Work to complete: Reproduce the data in full, exactly as given, leaving images out.

Recorded data:

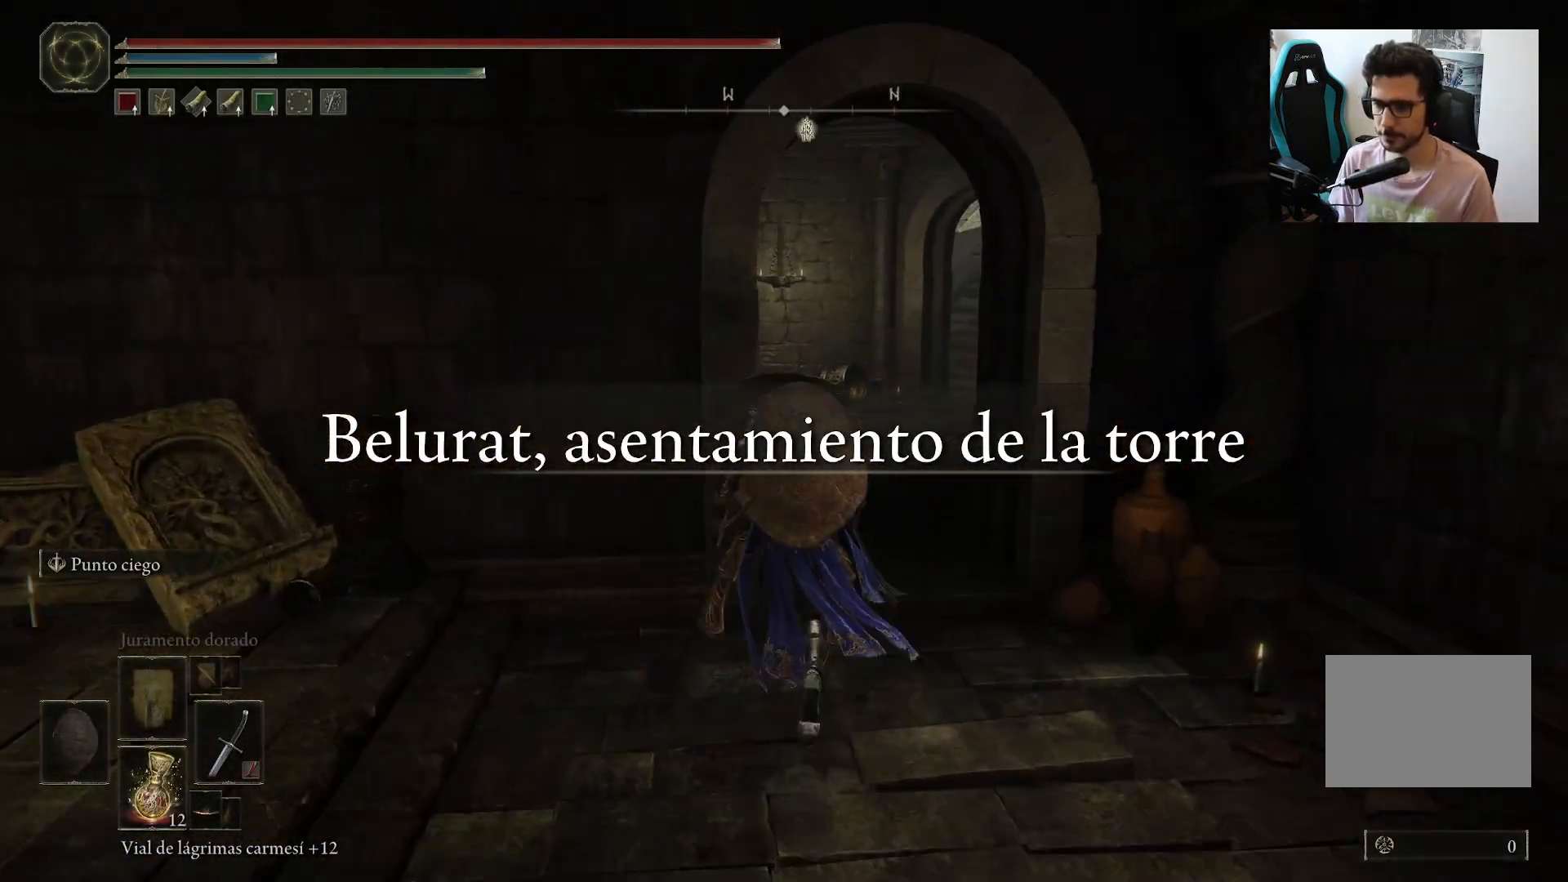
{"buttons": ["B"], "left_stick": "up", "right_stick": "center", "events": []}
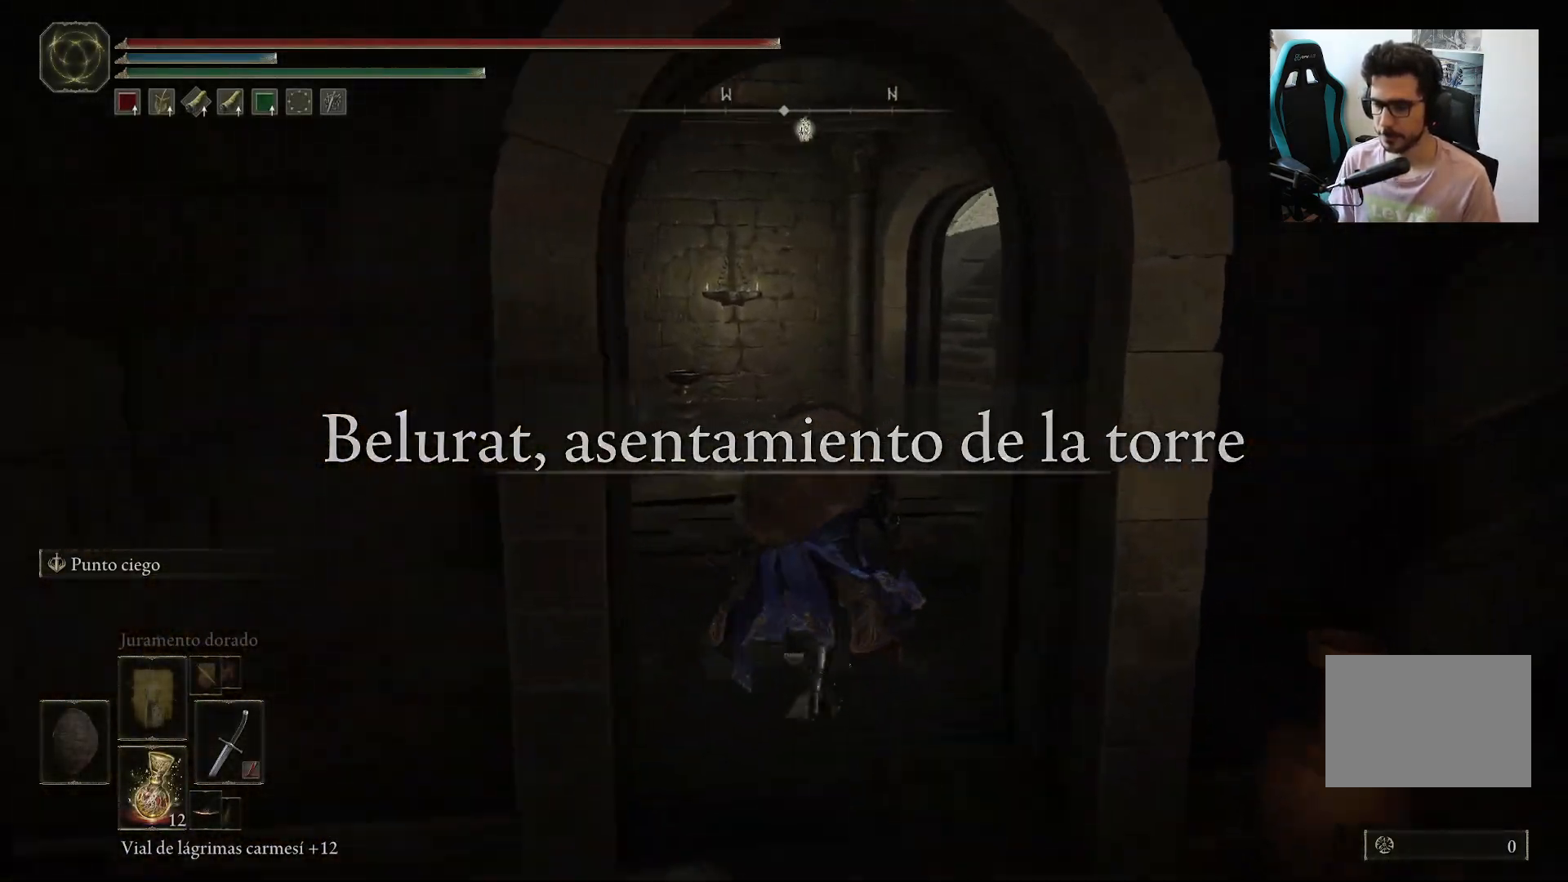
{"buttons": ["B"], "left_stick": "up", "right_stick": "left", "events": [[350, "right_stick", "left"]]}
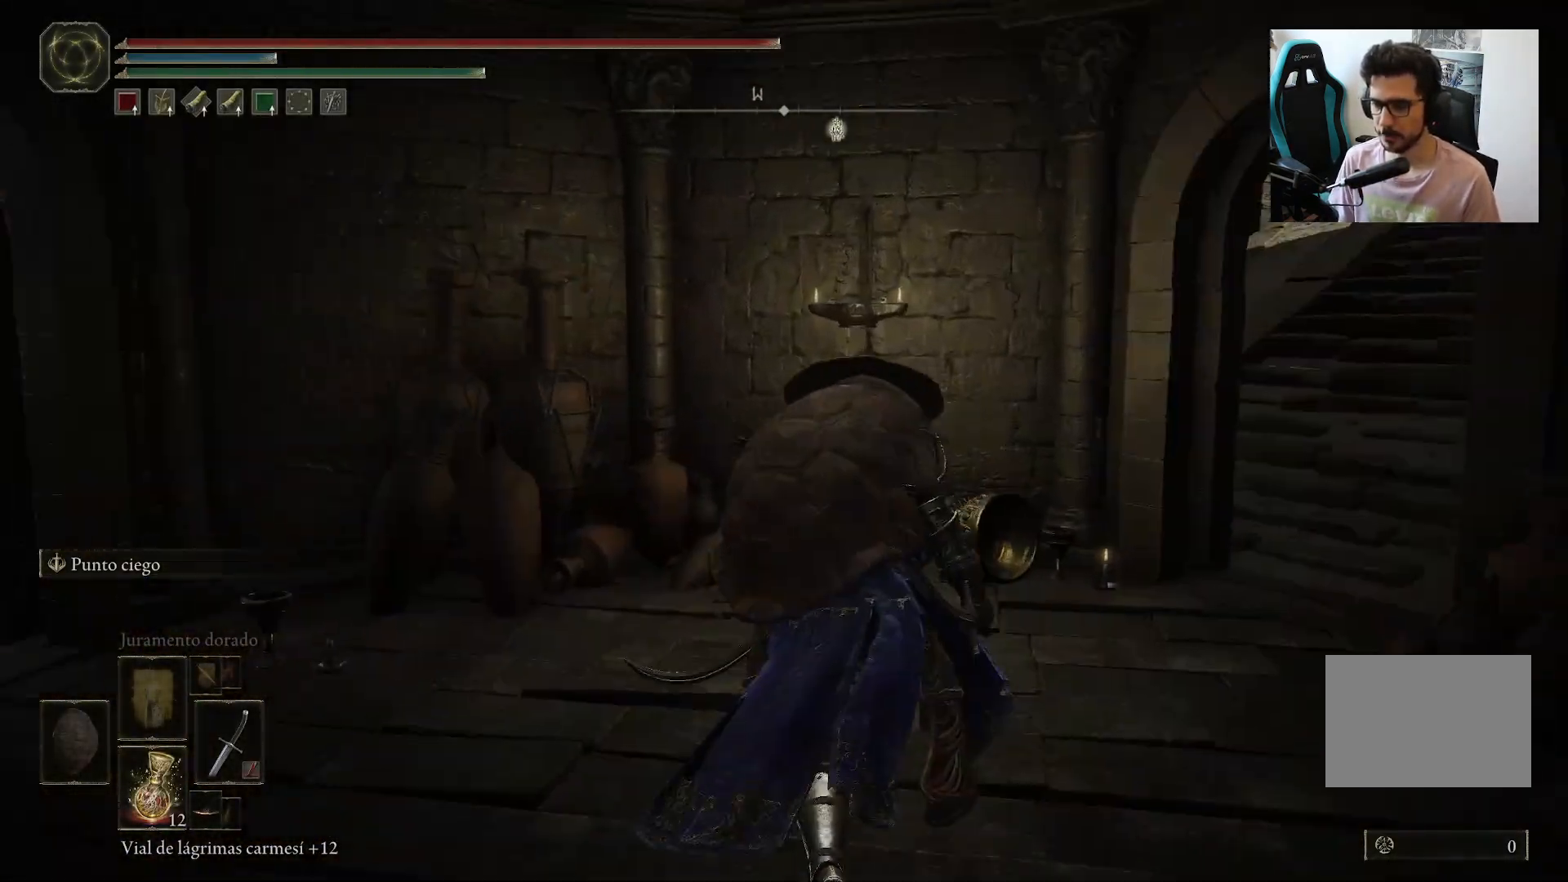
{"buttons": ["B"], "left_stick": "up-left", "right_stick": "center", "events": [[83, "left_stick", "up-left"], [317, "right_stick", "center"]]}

Result of this exercise:
{"buttons": ["B"], "left_stick": "up", "right_stick": "center", "events": []}
{"buttons": ["B"], "left_stick": "up", "right_stick": "left", "events": [[350, "right_stick", "left"]]}
{"buttons": ["B"], "left_stick": "up-left", "right_stick": "center", "events": [[83, "left_stick", "up-left"], [317, "right_stick", "center"]]}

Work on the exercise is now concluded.